REQUIREMENTS:
Give back each of the entries below word for word, with nothing changed.
+ + + + + + +
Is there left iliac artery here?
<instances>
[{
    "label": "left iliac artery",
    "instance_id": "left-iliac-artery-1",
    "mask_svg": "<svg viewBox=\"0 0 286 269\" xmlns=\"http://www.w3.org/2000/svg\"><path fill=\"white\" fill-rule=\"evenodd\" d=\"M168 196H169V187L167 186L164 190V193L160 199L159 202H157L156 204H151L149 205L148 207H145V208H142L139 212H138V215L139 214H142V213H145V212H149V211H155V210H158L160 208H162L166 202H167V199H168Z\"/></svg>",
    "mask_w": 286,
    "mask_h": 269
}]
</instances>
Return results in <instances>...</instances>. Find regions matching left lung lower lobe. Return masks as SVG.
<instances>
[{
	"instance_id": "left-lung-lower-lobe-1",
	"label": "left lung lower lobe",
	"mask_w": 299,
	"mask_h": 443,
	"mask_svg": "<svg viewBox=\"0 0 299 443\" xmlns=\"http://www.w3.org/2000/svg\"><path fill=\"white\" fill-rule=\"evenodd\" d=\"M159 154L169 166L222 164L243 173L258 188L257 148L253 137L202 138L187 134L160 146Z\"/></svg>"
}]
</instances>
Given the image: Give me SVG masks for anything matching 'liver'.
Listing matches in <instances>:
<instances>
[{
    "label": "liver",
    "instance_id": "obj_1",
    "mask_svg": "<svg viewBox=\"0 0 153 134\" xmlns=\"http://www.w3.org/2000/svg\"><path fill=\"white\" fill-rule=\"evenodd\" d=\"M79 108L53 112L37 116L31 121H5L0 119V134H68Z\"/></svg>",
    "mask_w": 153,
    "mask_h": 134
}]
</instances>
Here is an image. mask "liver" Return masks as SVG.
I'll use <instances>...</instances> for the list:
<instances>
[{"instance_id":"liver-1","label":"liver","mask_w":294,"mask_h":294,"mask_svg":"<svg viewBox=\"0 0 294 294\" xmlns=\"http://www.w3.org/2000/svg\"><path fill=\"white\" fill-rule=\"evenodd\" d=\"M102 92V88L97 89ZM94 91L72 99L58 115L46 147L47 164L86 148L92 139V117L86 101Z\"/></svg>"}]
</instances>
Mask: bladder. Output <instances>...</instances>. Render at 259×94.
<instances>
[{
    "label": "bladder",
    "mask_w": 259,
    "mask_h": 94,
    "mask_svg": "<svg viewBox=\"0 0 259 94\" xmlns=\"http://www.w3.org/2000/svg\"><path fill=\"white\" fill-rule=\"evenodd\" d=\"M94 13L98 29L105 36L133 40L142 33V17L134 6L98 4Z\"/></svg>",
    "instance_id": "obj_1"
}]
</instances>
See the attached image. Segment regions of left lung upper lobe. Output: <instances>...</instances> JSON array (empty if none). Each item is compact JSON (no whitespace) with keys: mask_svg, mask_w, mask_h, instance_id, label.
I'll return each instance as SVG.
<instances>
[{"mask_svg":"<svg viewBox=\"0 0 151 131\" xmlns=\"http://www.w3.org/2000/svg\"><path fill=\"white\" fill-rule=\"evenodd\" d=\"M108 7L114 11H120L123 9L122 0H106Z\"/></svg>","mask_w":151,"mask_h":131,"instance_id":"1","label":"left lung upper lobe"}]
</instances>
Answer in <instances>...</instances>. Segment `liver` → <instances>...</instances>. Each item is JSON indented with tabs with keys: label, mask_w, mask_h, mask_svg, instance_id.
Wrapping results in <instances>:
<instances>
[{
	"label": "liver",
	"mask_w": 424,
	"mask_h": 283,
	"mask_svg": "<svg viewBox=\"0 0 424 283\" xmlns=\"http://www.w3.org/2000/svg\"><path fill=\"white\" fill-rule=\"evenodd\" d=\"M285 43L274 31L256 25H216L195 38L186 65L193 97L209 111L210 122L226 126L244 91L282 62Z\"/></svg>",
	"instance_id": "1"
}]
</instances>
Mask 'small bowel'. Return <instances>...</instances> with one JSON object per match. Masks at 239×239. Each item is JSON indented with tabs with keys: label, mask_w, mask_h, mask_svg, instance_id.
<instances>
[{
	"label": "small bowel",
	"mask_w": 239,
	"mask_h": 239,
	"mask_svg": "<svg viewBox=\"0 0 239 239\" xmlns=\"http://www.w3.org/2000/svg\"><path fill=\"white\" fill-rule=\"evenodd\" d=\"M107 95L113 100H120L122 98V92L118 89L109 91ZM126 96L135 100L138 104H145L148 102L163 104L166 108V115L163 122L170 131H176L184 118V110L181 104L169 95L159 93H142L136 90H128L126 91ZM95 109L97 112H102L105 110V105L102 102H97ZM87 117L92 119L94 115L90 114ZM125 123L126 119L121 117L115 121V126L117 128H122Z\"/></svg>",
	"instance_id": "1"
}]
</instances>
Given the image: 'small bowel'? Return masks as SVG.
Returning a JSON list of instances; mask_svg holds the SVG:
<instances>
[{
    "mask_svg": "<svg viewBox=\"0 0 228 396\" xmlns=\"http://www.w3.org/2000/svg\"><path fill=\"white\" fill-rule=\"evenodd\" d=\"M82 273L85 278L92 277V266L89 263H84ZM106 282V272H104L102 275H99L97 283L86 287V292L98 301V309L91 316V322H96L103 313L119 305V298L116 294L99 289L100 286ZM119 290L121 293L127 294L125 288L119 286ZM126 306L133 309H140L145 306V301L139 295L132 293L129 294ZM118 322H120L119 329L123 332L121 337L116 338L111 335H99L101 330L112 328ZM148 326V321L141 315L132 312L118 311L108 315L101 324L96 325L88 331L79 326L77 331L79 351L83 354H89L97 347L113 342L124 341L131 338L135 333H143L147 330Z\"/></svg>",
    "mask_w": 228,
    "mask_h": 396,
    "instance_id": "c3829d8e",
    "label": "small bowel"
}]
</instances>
+ + + + + + +
COMPLETE ANSWER:
Is there left iliac artery here?
<instances>
[{
    "label": "left iliac artery",
    "instance_id": "left-iliac-artery-1",
    "mask_svg": "<svg viewBox=\"0 0 286 269\" xmlns=\"http://www.w3.org/2000/svg\"><path fill=\"white\" fill-rule=\"evenodd\" d=\"M168 196H169V187L167 186L164 190V193L160 199L159 202H157L156 204H151L149 205L148 207H145V208H142L139 212H138V215L139 214H142V213H145V212H149V211H155V210H158L160 208H162L166 202H167V199H168Z\"/></svg>",
    "mask_w": 286,
    "mask_h": 269
}]
</instances>
Return results in <instances>...</instances>. Find regions matching left lung lower lobe. Return masks as SVG.
<instances>
[{
	"instance_id": "left-lung-lower-lobe-1",
	"label": "left lung lower lobe",
	"mask_w": 299,
	"mask_h": 443,
	"mask_svg": "<svg viewBox=\"0 0 299 443\" xmlns=\"http://www.w3.org/2000/svg\"><path fill=\"white\" fill-rule=\"evenodd\" d=\"M159 154L169 166L222 164L243 173L258 188L257 148L253 137L202 138L187 134L160 146Z\"/></svg>"
}]
</instances>
Given the image: Give me SVG masks for anything matching 'liver'.
Listing matches in <instances>:
<instances>
[{
    "label": "liver",
    "instance_id": "obj_1",
    "mask_svg": "<svg viewBox=\"0 0 153 134\" xmlns=\"http://www.w3.org/2000/svg\"><path fill=\"white\" fill-rule=\"evenodd\" d=\"M79 108L53 112L37 116L31 121H5L0 119V134H68Z\"/></svg>",
    "mask_w": 153,
    "mask_h": 134
}]
</instances>
Here is an image. mask "liver" Return masks as SVG.
I'll use <instances>...</instances> for the list:
<instances>
[{"instance_id":"liver-1","label":"liver","mask_w":294,"mask_h":294,"mask_svg":"<svg viewBox=\"0 0 294 294\" xmlns=\"http://www.w3.org/2000/svg\"><path fill=\"white\" fill-rule=\"evenodd\" d=\"M102 92V88L97 89ZM94 91L72 99L58 115L46 147L47 164L86 148L92 139V117L86 101Z\"/></svg>"}]
</instances>
Mask: bladder. Output <instances>...</instances>. Render at 259×94.
<instances>
[{
    "label": "bladder",
    "mask_w": 259,
    "mask_h": 94,
    "mask_svg": "<svg viewBox=\"0 0 259 94\" xmlns=\"http://www.w3.org/2000/svg\"><path fill=\"white\" fill-rule=\"evenodd\" d=\"M94 13L98 29L105 36L133 40L142 33V17L134 6L98 4Z\"/></svg>",
    "instance_id": "obj_1"
}]
</instances>
See the attached image. Segment regions of left lung upper lobe. Output: <instances>...</instances> JSON array (empty if none). Each item is compact JSON (no whitespace) with keys: mask_svg, mask_w, mask_h, instance_id, label.
I'll return each instance as SVG.
<instances>
[{"mask_svg":"<svg viewBox=\"0 0 151 131\" xmlns=\"http://www.w3.org/2000/svg\"><path fill=\"white\" fill-rule=\"evenodd\" d=\"M108 7L114 11H120L123 9L122 0H106Z\"/></svg>","mask_w":151,"mask_h":131,"instance_id":"1","label":"left lung upper lobe"}]
</instances>
Answer in <instances>...</instances>. Segment `liver` → <instances>...</instances>. Each item is JSON indented with tabs with keys: label, mask_w, mask_h, mask_svg, instance_id.
Wrapping results in <instances>:
<instances>
[{
	"label": "liver",
	"mask_w": 424,
	"mask_h": 283,
	"mask_svg": "<svg viewBox=\"0 0 424 283\" xmlns=\"http://www.w3.org/2000/svg\"><path fill=\"white\" fill-rule=\"evenodd\" d=\"M285 43L274 31L256 25H216L195 38L186 65L193 97L209 111L210 122L226 126L244 91L282 62Z\"/></svg>",
	"instance_id": "1"
}]
</instances>
Mask 'small bowel'. Return <instances>...</instances> with one JSON object per match. Masks at 239×239. Each item is JSON indented with tabs with keys: label, mask_w, mask_h, mask_svg, instance_id.
<instances>
[{
	"label": "small bowel",
	"mask_w": 239,
	"mask_h": 239,
	"mask_svg": "<svg viewBox=\"0 0 239 239\" xmlns=\"http://www.w3.org/2000/svg\"><path fill=\"white\" fill-rule=\"evenodd\" d=\"M107 95L113 100H120L122 98V92L118 89L109 91ZM126 96L135 100L138 104H145L148 102L163 104L166 108V115L163 122L170 131H176L184 118V110L181 104L169 95L159 93H142L136 90H128L126 91ZM95 109L97 112H102L105 110V105L102 102H97ZM87 117L92 119L94 115L90 114ZM125 123L126 119L121 117L115 121V126L117 128H122Z\"/></svg>",
	"instance_id": "1"
}]
</instances>
Given the image: 'small bowel'? Return masks as SVG.
Returning a JSON list of instances; mask_svg holds the SVG:
<instances>
[{
    "mask_svg": "<svg viewBox=\"0 0 228 396\" xmlns=\"http://www.w3.org/2000/svg\"><path fill=\"white\" fill-rule=\"evenodd\" d=\"M82 273L85 278L92 277V266L89 263H84ZM106 282V272H104L102 275H99L97 283L86 287V292L98 301V309L91 316V322H96L103 313L119 305V298L116 294L99 289L100 286ZM119 290L121 293L127 294L125 288L119 286ZM126 306L133 309H140L145 306V301L139 295L132 293L129 294ZM118 322H120L119 329L123 332L121 337L116 338L111 335H99L101 330L112 328ZM148 326V321L141 315L132 312L118 311L108 315L101 324L96 325L88 331L79 326L77 331L79 351L83 354H89L97 347L113 342L124 341L131 338L135 333H143L147 330Z\"/></svg>",
    "mask_w": 228,
    "mask_h": 396,
    "instance_id": "c3829d8e",
    "label": "small bowel"
}]
</instances>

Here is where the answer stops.